Die Einführung eines Wahlrechts ab Geburt ist kein Kurzstreckensprint. Es gleicht einem Marathon- und Hindernislauf auf dem Weg zu einem allgemeinen und diskriminierungsfreien Wahlrecht für jeden Bundesbürger. Vor über 100 Jahren wurde Frauen das Wahlrecht mit einer derartigen Selbstverständlichkeit vorenthalten, wie wir es uns heute gar nicht vorstellen können. Selbst Menschen, die zur Besorgung ihrer alltäglichsten Dinge auf medizinische Unterstützung angewiesen sind, oder jene, die ihre Umwelt kaum noch wahrnehmen können, dürfen wählen. Es gibt selbst Stimmen aufseiten der Partei Die Linke, die Ausländern das bundesdeutsche Wahlrecht zugestehen wollen. Kindern aber nicht. Warum?

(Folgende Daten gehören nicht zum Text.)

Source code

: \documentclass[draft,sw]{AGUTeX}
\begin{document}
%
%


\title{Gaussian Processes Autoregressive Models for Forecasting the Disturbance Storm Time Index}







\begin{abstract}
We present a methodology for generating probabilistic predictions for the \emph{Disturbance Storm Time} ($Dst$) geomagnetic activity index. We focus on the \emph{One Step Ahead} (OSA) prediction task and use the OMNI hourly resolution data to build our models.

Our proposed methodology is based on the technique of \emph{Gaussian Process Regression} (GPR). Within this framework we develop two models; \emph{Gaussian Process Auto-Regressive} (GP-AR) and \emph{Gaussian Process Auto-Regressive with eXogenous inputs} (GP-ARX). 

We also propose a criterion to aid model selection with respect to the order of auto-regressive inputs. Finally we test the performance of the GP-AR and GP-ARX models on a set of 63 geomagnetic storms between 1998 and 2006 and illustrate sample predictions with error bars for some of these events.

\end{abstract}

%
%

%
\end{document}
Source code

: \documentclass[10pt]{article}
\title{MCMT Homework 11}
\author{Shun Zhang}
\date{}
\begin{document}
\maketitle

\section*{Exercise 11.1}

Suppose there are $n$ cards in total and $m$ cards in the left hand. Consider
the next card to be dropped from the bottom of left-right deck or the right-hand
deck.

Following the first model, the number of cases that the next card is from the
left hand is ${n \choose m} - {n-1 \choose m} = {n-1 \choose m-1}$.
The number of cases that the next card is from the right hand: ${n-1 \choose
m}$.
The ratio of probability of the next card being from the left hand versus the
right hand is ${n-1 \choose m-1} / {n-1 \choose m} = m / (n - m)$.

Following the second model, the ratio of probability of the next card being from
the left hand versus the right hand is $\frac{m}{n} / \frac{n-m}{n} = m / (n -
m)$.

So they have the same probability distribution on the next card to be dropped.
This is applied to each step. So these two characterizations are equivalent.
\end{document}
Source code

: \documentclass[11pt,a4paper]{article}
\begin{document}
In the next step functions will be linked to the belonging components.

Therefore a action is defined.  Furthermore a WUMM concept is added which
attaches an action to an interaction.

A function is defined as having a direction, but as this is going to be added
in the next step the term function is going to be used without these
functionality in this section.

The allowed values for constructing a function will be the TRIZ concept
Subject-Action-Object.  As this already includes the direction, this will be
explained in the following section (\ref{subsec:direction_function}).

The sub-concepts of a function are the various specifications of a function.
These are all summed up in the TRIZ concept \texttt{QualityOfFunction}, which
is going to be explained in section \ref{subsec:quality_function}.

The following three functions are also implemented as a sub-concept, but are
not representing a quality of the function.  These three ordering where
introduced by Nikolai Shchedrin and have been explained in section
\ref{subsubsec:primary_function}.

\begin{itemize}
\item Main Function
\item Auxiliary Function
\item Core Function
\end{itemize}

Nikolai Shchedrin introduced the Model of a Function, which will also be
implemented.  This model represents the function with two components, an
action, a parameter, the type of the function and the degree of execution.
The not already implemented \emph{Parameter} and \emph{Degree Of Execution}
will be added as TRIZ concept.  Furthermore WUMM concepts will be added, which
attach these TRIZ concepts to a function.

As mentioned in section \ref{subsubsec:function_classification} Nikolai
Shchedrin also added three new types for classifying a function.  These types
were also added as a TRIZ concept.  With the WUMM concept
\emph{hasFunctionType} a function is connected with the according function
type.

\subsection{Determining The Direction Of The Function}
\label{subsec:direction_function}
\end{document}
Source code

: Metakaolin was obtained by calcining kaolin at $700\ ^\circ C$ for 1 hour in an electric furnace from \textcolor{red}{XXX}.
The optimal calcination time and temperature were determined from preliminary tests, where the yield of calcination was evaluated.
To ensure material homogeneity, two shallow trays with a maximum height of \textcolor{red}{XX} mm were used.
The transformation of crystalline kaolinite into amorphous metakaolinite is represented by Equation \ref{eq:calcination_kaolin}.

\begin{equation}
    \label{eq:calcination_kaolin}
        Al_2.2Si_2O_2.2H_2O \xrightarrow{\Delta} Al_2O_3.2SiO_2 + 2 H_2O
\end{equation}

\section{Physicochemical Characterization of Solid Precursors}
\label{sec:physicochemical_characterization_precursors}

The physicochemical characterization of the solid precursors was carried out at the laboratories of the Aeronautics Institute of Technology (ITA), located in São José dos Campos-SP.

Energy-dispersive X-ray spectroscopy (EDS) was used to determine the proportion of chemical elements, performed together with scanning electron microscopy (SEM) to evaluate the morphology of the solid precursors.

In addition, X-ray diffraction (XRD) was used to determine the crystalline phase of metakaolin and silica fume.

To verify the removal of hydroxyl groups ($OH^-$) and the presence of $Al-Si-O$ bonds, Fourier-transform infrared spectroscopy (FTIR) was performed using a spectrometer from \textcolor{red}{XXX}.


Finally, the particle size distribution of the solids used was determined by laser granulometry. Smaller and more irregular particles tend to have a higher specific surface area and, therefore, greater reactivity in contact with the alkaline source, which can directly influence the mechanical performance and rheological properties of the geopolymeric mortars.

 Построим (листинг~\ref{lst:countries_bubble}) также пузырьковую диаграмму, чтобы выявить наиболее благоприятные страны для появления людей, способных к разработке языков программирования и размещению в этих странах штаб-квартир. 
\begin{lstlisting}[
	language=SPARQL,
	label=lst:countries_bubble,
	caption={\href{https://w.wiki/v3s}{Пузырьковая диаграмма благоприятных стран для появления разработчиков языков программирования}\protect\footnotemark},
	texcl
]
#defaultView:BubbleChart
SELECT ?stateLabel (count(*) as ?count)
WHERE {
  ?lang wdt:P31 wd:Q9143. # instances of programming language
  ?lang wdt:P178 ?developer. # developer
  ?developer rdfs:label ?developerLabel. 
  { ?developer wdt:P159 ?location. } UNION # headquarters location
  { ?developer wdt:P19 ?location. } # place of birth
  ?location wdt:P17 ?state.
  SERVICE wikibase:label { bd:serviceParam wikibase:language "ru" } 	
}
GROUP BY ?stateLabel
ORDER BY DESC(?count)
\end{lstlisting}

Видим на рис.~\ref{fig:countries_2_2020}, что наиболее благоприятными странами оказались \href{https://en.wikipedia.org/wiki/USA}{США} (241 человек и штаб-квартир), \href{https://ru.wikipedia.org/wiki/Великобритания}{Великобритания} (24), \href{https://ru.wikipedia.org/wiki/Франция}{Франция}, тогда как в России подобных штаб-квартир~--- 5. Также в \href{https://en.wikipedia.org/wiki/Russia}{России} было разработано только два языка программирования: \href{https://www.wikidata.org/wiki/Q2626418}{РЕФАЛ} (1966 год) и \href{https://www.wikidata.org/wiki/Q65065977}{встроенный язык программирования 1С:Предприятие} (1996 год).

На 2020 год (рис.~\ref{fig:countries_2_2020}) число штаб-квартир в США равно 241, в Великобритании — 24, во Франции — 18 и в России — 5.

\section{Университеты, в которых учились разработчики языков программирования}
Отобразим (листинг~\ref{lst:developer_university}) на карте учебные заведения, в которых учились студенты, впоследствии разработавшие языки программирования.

Grundrechte gelten von Geburt an, nicht erst ab Volljährigkeit. Doch wenn es um das Wahlrecht der jungen Generation geht, herrscht in der Regel Ablehnung, Unverständnis oder Schweigen. Ohne Kinderstimmen verfallen jedoch die Bedürfnisse und Interessen von Kindern und ihren Eltern im politischen Raum. Das zeigt sich am Umgang mit Familien während der Corona-Pandemie, an der zögerlichen Entwicklung des Elterngeldes, am Zustand der Bildungseinrichtungen, an der Höhe des Kindergeldes und der unzureichenden Anerkennung der Kindererziehung in der Rente.

Es ist längst Zeit, die Kinder an unserer Demokratie ernsthaft zu beteiligen. Zu lange haben wir auf die Stimmen der Zukunft verzichtet.

Zum Autor

Sebastian Heimann hat Politische Wissenschaften und Öffentliches Recht an den Universitäten von Heidelberg und Breslau studiert. Seit 2011 ist er Bundesgeschäftsführer des Deutschen Familienverbandes (DFV).